What the task asks: Only the pictures are to be left out, and the rest of the entries should be reproduced exactly.

Collected data
________

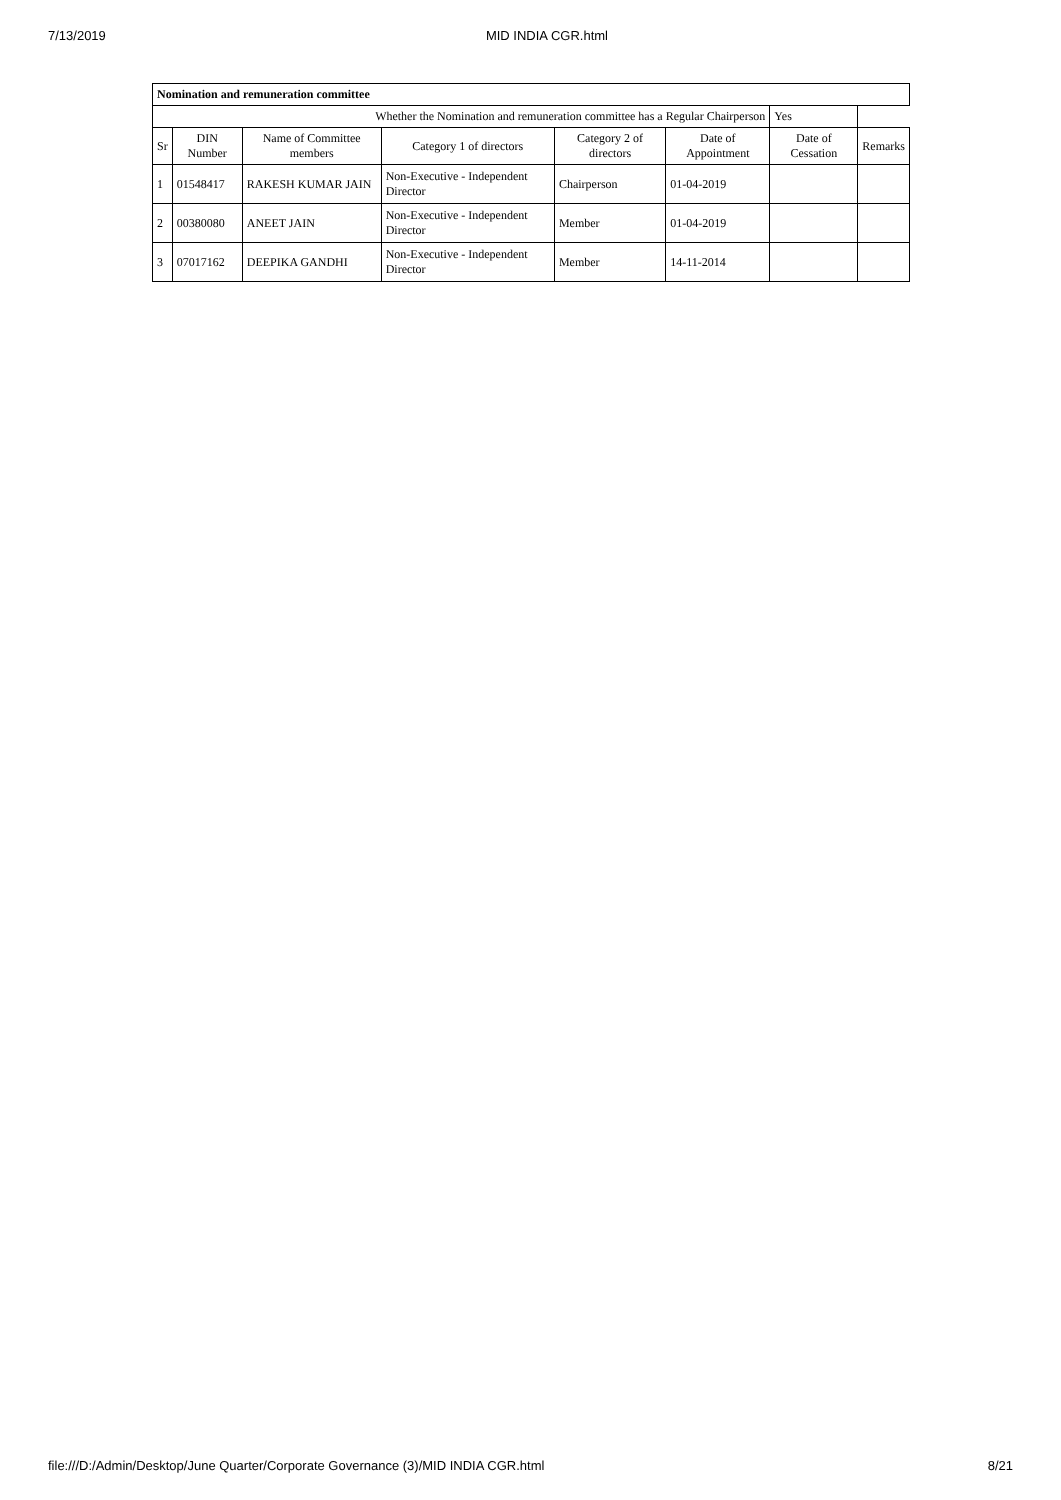7/13/2019 MID INDIA CGR.html
| Nomination and remuneration committee | | | | | | | |
| Whether the Nomination and remuneration committee has a Regular Chairperson | | | | | | Yes | |
| Sr | DIN Number | Name of Committee members | Category 1 of directors | Category 2 of directors | Date of Appointment | Date of Cessation | Remarks |
| 1 | 01548417 | RAKESH KUMAR JAIN | Non-Executive - Independent Director | Chairperson | 01-04-2019 | | |
| 2 | 00380080 | ANEET JAIN | Non-Executive - Independent Director | Member | 01-04-2019 | | |
| 3 | 07017162 | DEEPIKA GANDHI | Non-Executive - Independent Director | Member | 14-11-2014 | | |
file:///D:/Admin/Desktop/June Quarter/Corporate Governance (3)/MID INDIA CGR.html 8/21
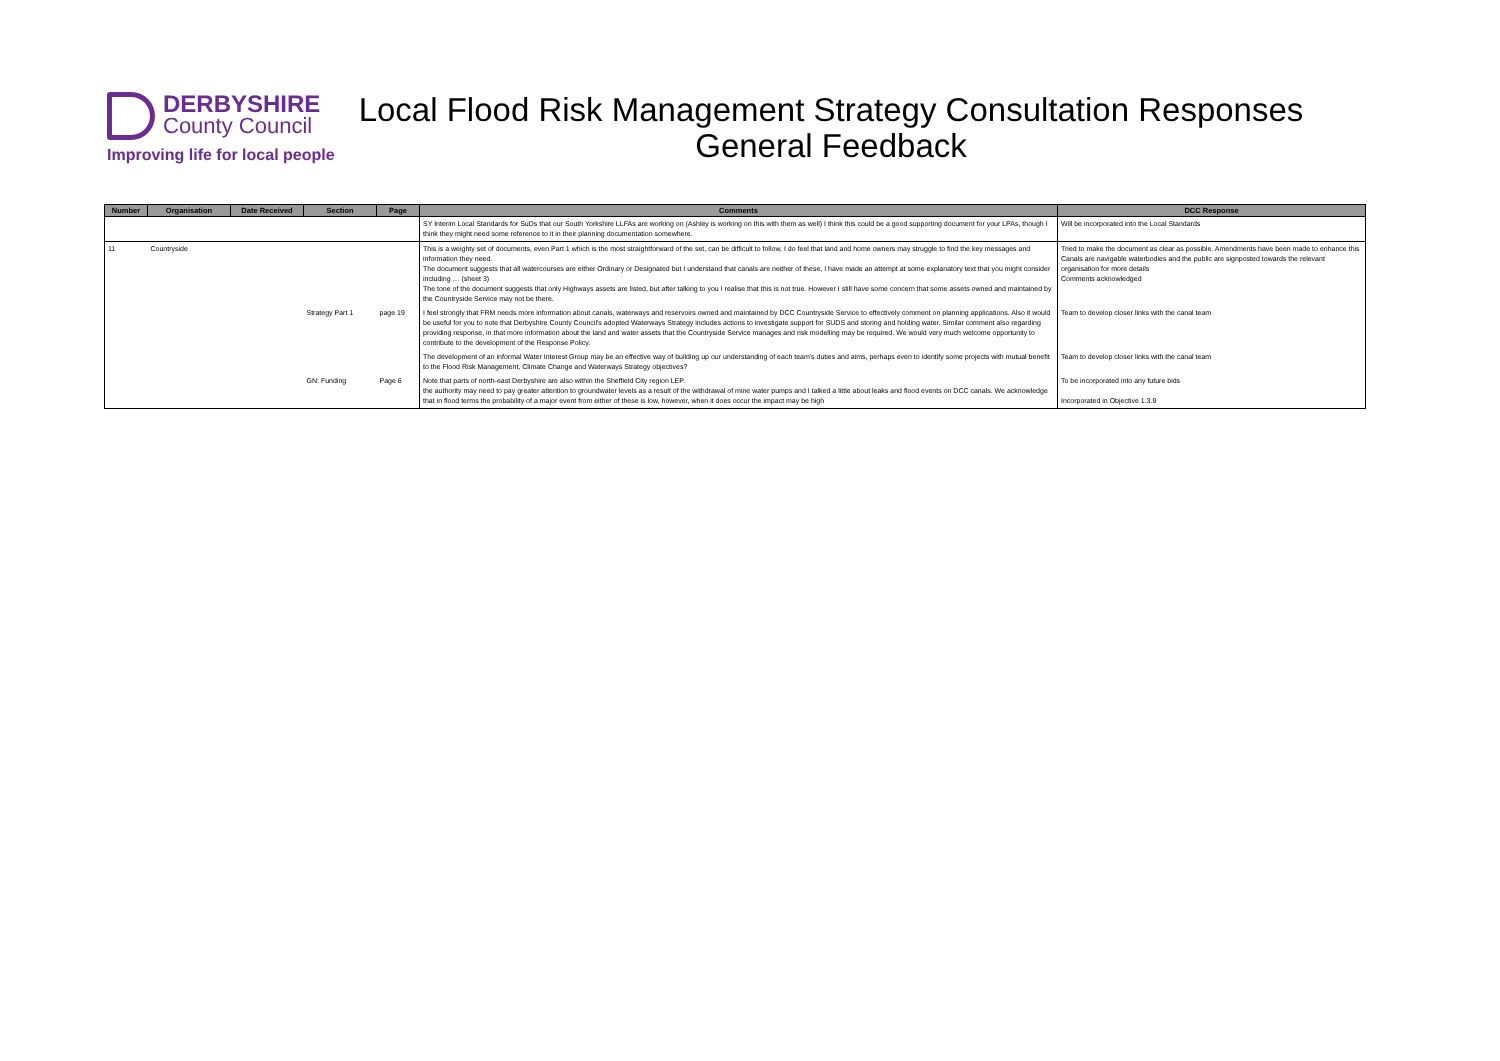DERBYSHIRE County Council
Improving life for local people
Local Flood Risk Management Strategy Consultation Responses
General Feedback
| Number | Organisation | Date Received | Section | Page | Comments | DCC Response |
| --- | --- | --- | --- | --- | --- | --- |
| | | | | | SY Interim Local Standards for SuDs that our South Yorkshire LLFAs are working on (Ashley is working on this with them as well) I think this could be a good supporting document for your LPAs, though I think they might need some reference to it in their planning documentation somewhere. | Will be incorporated into the Local Standards |
| 11 | Countryside | | | | This is a weighty set of documents, even Part 1 which is the most straightforward of the set, can be difficult to follow, I do feel that land and home owners may struggle to find the key messages and information they need. The document suggests that all watercourses are either Ordinary or Designated but I understand that canals are neither of these, I have made an attempt at some explanatory text that you might consider including … (sheet 3) The tone of the document suggests that only Highways assets are listed, but after talking to you I realise that this is not true. However I still have some concern that some assets owned and maintained by the Countryside Service may not be there. | Tried to make the document as clear as possible. Amendments have been made to enhance this Canals are navigable waterbodies and the public are signposted towards the relevant organisation for more details Comments acknowledged |
| | | | Strategy Part 1 | page 19 | I feel strongly that FRM needs more information about canals, waterways and reservoirs owned and maintained by DCC Countryside Service to effectively comment on planning applications. Also it would be useful for you to note that Derbyshire County Council's adopted Waterways Strategy includes actions to investigate support for SUDS and storing and holding water. Similar comment also regarding providing response, in that more information about the land and water assets that the Countryside Service manages and risk modelling may be required. We would very much welcome opportunity to contribute to the development of the Response Policy. | Team to develop closer links with the canal team |
| | | | | | The development of an informal Water Interest Group may be an effective way of building up our understanding of each team's duties and aims, perhaps even to identify some projects with mutual benefit to the Flood Risk Management, Climate Change and Waterways Strategy objectives? | Team to develop closer links with the canal team |
| | | | GN: Funding | Page 6 | Note that parts of north-east Derbyshire are also within the Sheffield City region LEP. the authority may need to pay greater attention to groundwater levels as a result of the withdrawal of mine water pumps and I talked a little about leaks and flood events on DCC canals. We acknowledge that in flood terms the probability of a major event from either of these is low, however, when it does occur the impact may be high | To be incorporated into any future bids Incorporated in Objective 1.3.9 |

________

Result:
7/13/2019 MID INDIA CGR.html
| Nomination and remuneration committee | | | | | | | |
| Whether the Nomination and remuneration committee has a Regular Chairperson | | | | | | Yes | |
| Sr | DIN Number | Name of Committee members | Category 1 of directors | Category 2 of directors | Date of Appointment | Date of Cessation | Remarks |
| 1 | 01548417 | RAKESH KUMAR JAIN | Non-Executive - Independent Director | Chairperson | 01-04-2019 | | |
| 2 | 00380080 | ANEET JAIN | Non-Executive - Independent Director | Member | 01-04-2019 | | |
| 3 | 07017162 | DEEPIKA GANDHI | Non-Executive - Independent Director | Member | 14-11-2014 | | |
file:///D:/Admin/Desktop/June Quarter/Corporate Governance (3)/MID INDIA CGR.html 8/21
DERBYSHIRE County Council
Improving life for local people
Local Flood Risk Management Strategy Consultation Responses
General Feedback
| Number | Organisation | Date Received | Section | Page | Comments | DCC Response |
| --- | --- | --- | --- | --- | --- | --- |
| | | | | | SY Interim Local Standards for SuDs that our South Yorkshire LLFAs are working on (Ashley is working on this with them as well) I think this could be a good supporting document for your LPAs, though I think they might need some reference to it in their planning documentation somewhere. | Will be incorporated into the Local Standards |
| 11 | Countryside | | | | This is a weighty set of documents, even Part 1 which is the most straightforward of the set, can be difficult to follow, I do feel that land and home owners may struggle to find the key messages and information they need. The document suggests that all watercourses are either Ordinary or Designated but I understand that canals are neither of these, I have made an attempt at some explanatory text that you might consider including … (sheet 3) The tone of the document suggests that only Highways assets are listed, but after talking to you I realise that this is not true. However I still have some concern that some assets owned and maintained by the Countryside Service may not be there. | Tried to make the document as clear as possible. Amendments have been made to enhance this Canals are navigable waterbodies and the public are signposted towards the relevant organisation for more details Comments acknowledged |
| | | | Strategy Part 1 | page 19 | I feel strongly that FRM needs more information about canals, waterways and reservoirs owned and maintained by DCC Countryside Service to effectively comment on planning applications. Also it would be useful for you to note that Derbyshire County Council's adopted Waterways Strategy includes actions to investigate support for SUDS and storing and holding water. Similar comment also regarding providing response, in that more information about the land and water assets that the Countryside Service manages and risk modelling may be required. We would very much welcome opportunity to contribute to the development of the Response Policy. | Team to develop closer links with the canal team |
| | | | | | The development of an informal Water Interest Group may be an effective way of building up our understanding of each team's duties and aims, perhaps even to identify some projects with mutual benefit to the Flood Risk Management, Climate Change and Waterways Strategy objectives? | Team to develop closer links with the canal team |
| | | | GN: Funding | Page 6 | Note that parts of north-east Derbyshire are also within the Sheffield City region LEP. the authority may need to pay greater attention to groundwater levels as a result of the withdrawal of mine water pumps and I talked a little about leaks and flood events on DCC canals. We acknowledge that in flood terms the probability of a major event from either of these is low, however, when it does occur the impact may be high | To be incorporated into any future bids Incorporated in Objective 1.3.9 |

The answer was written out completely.